Jim Bryant, owner of Bryant Land & Property, discusses the market and what a difference a few weeks can make in May’s guest blog.
At the beginning of May Farmers Weekly reported that there was 29% less acres of land for sale in the UK than at the same time last year. I see this shortage continuing and the market is not going to be awash with acres for sale despite the pressures some farming businesses must clearly be feeling following the result of last year’s harvest profits.
Uncertainty always brings stagnation in the rural property market and the Brexit referendum is undoubtedly a major factor, with some saying they will do nothing until after the 23 June. Future commodity prices are not looking any more exciting than following the 2015 harvest.
For the foreign buyer the weaker pound could have made things a bit more interesting in the UK land market but with so little on offer there is little evidence of activity from that direction.
A decision to exit from the EU could have a significant impact on agriculture, particularly in the short term, depending on the view you have about whether the level of direct payments under the CAP would they be maintained by the UK government in their existing form. I suggest that is highly unlikely. Defra’s most recent Farm Income survey found 70% of farm profitability is dependent on EU support.
Agra Europe have suggested that significant falls in land values would result if Brexit was to occur. I accept that with farming incomes reduced, the ability to buy may be reduced for a significant portion of the market, but we should not forget that purchase of this rare commodity of land in our small island is not just about what it can earn. It is influenced by supply, tax, way of life and affordability to name just a few drivers. We are already seeing pressure on land prices in certain areas around the country. Commercial farming areas, particularly where neighbour farmers (who are traditionally the backbone of farmland buyers) are required, are finding it the most difficult.

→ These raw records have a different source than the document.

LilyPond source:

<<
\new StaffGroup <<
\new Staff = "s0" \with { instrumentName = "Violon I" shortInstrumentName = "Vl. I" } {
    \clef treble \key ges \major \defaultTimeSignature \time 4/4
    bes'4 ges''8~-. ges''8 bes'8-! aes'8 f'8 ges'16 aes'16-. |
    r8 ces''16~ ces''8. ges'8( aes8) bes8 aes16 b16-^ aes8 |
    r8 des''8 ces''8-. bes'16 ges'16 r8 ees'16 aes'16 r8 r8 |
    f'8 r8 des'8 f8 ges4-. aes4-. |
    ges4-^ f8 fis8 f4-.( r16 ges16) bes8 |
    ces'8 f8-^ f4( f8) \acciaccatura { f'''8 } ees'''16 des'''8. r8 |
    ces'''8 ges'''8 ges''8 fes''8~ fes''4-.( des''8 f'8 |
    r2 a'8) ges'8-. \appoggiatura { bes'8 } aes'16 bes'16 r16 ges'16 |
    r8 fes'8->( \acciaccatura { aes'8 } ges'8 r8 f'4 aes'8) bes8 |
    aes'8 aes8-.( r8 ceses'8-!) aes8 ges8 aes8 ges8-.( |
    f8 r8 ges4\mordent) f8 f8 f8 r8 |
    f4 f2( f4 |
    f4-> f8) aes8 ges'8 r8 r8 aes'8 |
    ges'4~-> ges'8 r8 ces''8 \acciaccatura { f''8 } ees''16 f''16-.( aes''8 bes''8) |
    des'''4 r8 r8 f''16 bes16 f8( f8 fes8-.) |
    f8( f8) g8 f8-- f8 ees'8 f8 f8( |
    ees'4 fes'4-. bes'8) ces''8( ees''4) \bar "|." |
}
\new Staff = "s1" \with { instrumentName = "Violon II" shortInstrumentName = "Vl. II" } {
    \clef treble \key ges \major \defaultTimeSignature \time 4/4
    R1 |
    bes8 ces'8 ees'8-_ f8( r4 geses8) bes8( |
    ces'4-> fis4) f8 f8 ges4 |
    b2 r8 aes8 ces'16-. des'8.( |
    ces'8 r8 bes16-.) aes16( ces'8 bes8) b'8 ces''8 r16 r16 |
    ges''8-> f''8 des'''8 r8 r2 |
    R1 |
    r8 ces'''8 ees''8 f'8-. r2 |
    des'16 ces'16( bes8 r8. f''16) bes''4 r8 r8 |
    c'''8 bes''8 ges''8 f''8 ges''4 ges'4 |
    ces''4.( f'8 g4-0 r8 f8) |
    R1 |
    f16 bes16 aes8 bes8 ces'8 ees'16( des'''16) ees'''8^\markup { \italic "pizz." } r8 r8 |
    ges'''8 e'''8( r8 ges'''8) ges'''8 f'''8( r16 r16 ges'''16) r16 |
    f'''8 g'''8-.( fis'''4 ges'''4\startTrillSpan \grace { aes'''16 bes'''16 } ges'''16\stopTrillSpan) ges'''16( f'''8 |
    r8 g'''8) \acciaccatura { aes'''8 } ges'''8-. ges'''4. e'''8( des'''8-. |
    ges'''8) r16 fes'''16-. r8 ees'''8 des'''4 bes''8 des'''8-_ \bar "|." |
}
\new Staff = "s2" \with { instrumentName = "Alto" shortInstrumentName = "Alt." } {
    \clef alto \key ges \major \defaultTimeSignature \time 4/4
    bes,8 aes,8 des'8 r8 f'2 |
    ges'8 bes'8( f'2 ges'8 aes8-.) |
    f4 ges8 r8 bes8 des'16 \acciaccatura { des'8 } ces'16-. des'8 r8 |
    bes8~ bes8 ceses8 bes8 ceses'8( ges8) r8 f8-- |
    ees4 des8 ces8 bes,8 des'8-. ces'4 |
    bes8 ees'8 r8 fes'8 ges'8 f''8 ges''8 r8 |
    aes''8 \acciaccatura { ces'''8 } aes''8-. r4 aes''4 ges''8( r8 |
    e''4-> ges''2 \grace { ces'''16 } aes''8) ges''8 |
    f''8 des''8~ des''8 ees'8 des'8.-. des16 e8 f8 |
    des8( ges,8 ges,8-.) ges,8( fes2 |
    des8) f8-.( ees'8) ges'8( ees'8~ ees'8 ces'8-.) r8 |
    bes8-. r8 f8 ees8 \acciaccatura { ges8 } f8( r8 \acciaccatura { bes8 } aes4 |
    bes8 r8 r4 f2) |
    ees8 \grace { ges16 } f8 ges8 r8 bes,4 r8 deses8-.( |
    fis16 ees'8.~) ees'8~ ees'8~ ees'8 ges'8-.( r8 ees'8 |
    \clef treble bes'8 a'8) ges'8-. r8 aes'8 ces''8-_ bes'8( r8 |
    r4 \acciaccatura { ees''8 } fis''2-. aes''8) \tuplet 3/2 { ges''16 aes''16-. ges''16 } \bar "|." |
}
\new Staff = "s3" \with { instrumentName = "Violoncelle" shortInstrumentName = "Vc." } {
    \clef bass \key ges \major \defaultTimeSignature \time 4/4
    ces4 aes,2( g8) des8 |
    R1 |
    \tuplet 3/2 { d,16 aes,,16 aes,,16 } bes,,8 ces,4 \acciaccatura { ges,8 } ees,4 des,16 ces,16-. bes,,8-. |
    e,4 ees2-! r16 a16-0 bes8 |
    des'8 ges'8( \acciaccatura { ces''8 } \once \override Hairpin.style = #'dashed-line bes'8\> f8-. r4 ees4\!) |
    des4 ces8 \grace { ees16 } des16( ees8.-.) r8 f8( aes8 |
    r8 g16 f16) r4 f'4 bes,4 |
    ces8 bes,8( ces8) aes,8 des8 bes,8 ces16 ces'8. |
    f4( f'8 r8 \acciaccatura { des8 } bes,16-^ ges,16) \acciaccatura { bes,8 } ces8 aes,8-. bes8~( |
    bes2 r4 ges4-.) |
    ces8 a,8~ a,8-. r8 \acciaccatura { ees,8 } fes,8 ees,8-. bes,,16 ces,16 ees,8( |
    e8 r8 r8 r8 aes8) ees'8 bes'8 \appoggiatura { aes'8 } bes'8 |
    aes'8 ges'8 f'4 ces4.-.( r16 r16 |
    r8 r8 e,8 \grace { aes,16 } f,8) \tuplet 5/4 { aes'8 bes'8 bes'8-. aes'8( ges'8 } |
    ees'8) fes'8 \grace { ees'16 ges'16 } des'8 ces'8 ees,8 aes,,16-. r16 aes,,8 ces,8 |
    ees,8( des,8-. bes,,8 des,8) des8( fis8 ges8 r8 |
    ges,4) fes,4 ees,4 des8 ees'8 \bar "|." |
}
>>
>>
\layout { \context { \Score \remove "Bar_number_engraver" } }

Considering average farmland pricing is a pretty meaningless comparison in such a small market. Local variation can be huge, let alone a national one. That range I believe will extend even more whether we Brexit or not, but particularly if we do and there may be some who will wish they had sold 12 months ago.
Going forward location as always will be key. If we stay in the EU I see well located property will continue to rise in value, but if we Brexit then it may take a little longer to rise. For more commercial farming blocks of land outside of these prime locations, Brexit could well be rather more significant.